*** Opening DOCUMENT SEGMENT ***
Or use it directly by setting PYTHONPATH=src.

Quick Start

pip install -e .
python -m smeha_memory learn --db local_memory.jsonl "Durable facts belong in the append-only floor."
python -m smeha_memory recall --db local_memory.jsonl "durable facts"
python -m smeha_memory status --db local_memory.jsonl

The local_memory.jsonl file is your private memory log. Do not commit it unless you intentionally want to publish its contents.

Python Usage

from smeha_memory import SmehaMemory

memory = SmehaMemory.open("local_memory.jsonl")

alpha = memory.learn(
    "The renderer should only publish frames after assets are available.",
    kind="engineering_note",
    tags=("rendering", "assets"),
)

beta = memory.learn(
    "Missing dependencies should produce placeholders or block visibility.",
    kind="engineering_note",
    tags=("assets", "dependency"),
)

memory.relate(alpha, beta, relation="supports", weight=0.8)
*** Closing DOCUMENT SEGMENT ***
*** Opening PROVIDED DATA ***
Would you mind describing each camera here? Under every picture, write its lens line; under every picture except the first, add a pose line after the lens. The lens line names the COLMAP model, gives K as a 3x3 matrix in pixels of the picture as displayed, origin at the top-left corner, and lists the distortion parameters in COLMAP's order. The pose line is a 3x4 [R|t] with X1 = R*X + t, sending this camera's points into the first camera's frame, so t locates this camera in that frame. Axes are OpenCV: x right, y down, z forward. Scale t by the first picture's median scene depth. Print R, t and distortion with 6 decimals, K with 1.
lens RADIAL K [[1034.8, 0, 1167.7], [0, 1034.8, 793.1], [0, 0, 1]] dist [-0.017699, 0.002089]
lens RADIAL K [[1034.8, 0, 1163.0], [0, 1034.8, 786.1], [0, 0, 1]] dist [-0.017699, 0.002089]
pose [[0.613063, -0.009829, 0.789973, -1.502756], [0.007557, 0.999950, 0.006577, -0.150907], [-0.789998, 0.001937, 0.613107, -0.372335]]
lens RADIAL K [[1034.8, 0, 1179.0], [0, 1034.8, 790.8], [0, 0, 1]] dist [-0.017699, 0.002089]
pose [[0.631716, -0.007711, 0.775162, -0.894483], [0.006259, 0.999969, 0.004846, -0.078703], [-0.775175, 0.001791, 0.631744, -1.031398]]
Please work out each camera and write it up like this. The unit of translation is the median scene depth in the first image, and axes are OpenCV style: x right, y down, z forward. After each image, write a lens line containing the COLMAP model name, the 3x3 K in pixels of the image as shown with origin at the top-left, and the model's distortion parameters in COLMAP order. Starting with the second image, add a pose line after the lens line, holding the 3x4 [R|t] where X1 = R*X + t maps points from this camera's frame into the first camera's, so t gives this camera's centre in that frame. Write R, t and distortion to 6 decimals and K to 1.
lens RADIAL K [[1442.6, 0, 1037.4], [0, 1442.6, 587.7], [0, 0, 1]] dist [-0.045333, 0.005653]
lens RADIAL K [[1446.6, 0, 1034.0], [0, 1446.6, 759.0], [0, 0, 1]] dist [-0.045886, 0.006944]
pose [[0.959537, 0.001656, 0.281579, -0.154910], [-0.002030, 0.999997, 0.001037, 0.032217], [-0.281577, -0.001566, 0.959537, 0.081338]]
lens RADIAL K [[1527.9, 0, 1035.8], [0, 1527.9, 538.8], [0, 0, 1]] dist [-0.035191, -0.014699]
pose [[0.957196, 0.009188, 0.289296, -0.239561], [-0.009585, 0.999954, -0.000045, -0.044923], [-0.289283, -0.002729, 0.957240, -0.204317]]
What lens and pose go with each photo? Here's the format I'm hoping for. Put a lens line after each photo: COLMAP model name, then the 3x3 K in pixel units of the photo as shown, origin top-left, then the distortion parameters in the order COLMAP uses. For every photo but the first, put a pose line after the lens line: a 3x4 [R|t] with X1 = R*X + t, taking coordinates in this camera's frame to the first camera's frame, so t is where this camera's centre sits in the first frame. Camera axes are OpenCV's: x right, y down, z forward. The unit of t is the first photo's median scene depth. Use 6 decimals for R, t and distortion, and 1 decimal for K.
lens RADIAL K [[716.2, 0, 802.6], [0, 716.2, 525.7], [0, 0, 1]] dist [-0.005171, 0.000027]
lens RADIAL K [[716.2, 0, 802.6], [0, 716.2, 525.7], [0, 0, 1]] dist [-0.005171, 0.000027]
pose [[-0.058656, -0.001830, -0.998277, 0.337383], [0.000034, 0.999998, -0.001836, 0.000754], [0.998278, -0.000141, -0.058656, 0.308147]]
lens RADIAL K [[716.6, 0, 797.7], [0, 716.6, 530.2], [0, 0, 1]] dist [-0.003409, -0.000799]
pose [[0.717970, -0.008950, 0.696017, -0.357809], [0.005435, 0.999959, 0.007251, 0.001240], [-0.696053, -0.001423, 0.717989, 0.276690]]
*** Closing PROVIDED DATA ***
### QUESTIONS ON THE MATERIAL:
(1) Answer these questions from the smeha_memory excerpt.
(a) What setting lets you use the package directly?
(b) Which file does the text call your private memory log?
(c) In the memory.relate call, what relation and weight link alpha to beta?
(2) Translate this sentence from the smeha_memory excerpt into Spanish: "The local_memory.jsonl file is your private memory log."
(3) Reproduce the smeha_memory excerpt from "python -m smeha_memory learn" to "publish its contents.".
The rows are separate material with no connection to the smeha_memory excerpt.

### RESPONSES TO THE EXERCISE:
(1)
(a) PYTHONPATH=src
(b) local_memory.jsonl
(c) The relation "supports" with a weight of 0.8

(2) El archivo local_memory.jsonl es tu registro de memoria privado.

(3)
python -m smeha_memory learn --db local_memory.jsonl "Durable facts belong in the append-only floor."
python -m smeha_memory recall --db local_memory.jsonl "durable facts"
python -m smeha_memory status --db local_memory.jsonl

The local_memory.jsonl file is your private memory log. Do not commit it unless you intentionally want to publish its contents.